Amid ongoing negotiations on Capitol Hill over the national debt limit, Christian leaders are looking to make allies with Congress and the White House in order to ensure benefits and entitlements for the poor at home and abroad.
On Wednesday, faith leaders met with President Obama to pray, read scriptures and urge him to protect the poor. Before meeting the president, the leaders met with Republican Rep. Paul Ryan. They are now setting their sights on sit-downs with House Speaker John Boehner and Senate Minority leader Mitch McConnell.
"We are not among those who want to kick the can down the road," said Galen Carey, vice president of Government Relations for the National Association of Evangelicals.
Carey and members of the faith coalition Circle of Protection believe the budget is a moral issue that they must address now rather than later.
Bishop Ricardo Ramirez of the United States Catholic Bishops Conference told reporters in a press call Thursday that he and others are not promoting one political plan over the other. They simply want to ensure that the final plan protects programs, benefits and aid crucial to the poor in America and overseas.
"We are not worried who will win but we are concerned with who will lose," said Ramirez.
The Circle of Protection is the newest and most diverse coalition in a string of faith-based coalitions against cuts to funding dedicated to "the least of these."
Unlike Sojourners' "What Would Jesus Cut" campaign and the Evangelicals for Social Action's "Call for Intergenerational Justice" coalition, the Circle of Protection brings together right-wing and left-wing evangelicals, Catholics and Protestants, and black churches and white churches.
Dr.

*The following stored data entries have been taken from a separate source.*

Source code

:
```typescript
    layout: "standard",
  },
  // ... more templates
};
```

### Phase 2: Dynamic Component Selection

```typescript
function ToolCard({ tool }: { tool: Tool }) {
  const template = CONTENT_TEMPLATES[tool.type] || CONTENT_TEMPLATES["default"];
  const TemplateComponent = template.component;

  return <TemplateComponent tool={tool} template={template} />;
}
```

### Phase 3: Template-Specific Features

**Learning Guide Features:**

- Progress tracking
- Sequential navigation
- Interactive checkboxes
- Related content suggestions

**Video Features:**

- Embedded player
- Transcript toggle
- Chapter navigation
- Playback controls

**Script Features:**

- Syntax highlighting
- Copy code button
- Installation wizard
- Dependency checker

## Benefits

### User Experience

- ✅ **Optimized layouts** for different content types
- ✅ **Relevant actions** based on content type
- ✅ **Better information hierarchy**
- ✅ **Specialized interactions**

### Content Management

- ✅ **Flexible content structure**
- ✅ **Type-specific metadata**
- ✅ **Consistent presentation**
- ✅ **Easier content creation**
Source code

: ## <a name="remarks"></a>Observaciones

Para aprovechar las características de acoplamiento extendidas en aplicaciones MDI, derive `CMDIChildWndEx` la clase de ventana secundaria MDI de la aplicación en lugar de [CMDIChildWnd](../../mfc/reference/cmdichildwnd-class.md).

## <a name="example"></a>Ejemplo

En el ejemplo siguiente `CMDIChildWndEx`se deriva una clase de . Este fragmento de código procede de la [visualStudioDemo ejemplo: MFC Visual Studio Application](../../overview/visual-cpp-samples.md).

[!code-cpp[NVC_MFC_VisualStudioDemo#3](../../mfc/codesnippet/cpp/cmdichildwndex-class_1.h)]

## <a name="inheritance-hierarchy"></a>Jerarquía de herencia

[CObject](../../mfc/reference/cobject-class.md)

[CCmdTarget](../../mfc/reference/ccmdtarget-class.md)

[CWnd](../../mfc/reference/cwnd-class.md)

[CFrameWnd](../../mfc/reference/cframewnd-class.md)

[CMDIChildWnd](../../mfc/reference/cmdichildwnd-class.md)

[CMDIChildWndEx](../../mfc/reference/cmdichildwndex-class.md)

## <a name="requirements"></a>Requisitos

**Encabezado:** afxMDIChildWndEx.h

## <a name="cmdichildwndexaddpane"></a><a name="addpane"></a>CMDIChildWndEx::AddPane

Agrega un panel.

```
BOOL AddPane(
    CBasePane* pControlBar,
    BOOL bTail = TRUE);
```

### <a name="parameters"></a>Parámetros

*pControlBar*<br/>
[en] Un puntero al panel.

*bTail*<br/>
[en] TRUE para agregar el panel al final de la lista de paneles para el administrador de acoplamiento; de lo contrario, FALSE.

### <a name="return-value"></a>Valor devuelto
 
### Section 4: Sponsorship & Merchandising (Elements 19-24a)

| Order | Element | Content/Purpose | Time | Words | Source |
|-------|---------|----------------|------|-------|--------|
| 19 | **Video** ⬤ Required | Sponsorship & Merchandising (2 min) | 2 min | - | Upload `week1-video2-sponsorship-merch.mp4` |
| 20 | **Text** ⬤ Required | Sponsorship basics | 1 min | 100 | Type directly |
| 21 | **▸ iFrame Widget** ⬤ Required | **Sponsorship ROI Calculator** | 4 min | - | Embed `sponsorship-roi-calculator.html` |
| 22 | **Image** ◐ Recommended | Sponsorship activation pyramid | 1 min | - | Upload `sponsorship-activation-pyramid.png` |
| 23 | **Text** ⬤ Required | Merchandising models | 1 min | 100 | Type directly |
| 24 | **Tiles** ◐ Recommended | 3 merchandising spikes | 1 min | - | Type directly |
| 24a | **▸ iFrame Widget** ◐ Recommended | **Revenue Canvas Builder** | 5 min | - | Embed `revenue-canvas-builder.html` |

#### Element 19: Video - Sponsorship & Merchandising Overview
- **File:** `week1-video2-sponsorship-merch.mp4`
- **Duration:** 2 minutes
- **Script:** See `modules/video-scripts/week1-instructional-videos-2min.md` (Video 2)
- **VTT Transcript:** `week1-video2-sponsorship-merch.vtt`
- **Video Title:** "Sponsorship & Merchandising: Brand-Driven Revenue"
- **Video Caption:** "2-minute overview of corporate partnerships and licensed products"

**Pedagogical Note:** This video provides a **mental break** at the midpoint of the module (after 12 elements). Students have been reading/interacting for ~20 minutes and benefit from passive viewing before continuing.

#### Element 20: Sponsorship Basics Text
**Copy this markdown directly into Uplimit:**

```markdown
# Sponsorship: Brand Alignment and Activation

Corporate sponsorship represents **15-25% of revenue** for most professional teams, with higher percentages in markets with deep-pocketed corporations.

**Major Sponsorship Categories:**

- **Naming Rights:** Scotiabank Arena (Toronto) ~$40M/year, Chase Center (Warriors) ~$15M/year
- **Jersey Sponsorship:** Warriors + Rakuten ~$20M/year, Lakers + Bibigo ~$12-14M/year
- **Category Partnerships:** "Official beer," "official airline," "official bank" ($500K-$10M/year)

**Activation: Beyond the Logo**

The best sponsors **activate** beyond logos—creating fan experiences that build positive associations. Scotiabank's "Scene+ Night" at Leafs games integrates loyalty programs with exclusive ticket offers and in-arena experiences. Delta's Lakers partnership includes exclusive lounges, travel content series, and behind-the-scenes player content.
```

Barbara Williams-Skinner, co-facilitator of the National African American Clergy Network, said of the diversity, "I believe that it added to the spiritual dynamic" during the meeting with President Obama.
However, fiscal conservatives accuse these groups of opposing any and all budget cuts to costly entitlement programs and favoring raising taxes for the rich.
The faith leaders said that they approve of an approach that incorporates tax increases as well as entitlement reform and cuts as long as the burden of those cuts does not land disproportionately on the poor.
They did, however, express support for food stamps, which they believe would alleviate the burden of the "new poor" – the recent college graduates and white-collar professionals who are struggling with unemployment and underemployment.
The coalition leaders also shared Obama's concern for Medicaid health care coverage for low-income people and their families.
Carey, whose evangelical organization represents more than 45,000 local churches from over 40 different denominations, said cuts to Medicaid may mean less hospital care to the needy who can't afford the expense.
Republicans assert their plan does not cut funding for low-income America, but replaces it with grants that would give users more control over their care decisions. Additionally, they claim the plan will not cut health care benefits to older Americans.
Obama told the faith leaders they should be concerned with Medicaid cuts made on the national level and in states. His administration recently threatened to cut Medicaid funding to states redirecting federal funds away from clinics operated by abortion providers such as Planned Parenthood.
The Circle of Protection leaders insist their primary focus is on the poor.
During the meeting, Williams-Skinner said she held hands with the president and prayed for wisdom. They also read Matthew 25, which exhorts the reader to use their resources wisely as well as beckons the reader to care for the "the least of these." To do so is to care for Jesus himself, the chapter reads.
Williams-Skinner said the president was receptive to their prayers and showed familiarity with Matthew 25.
Carey added, "We clearly understood from the president that he is aware of the issues.”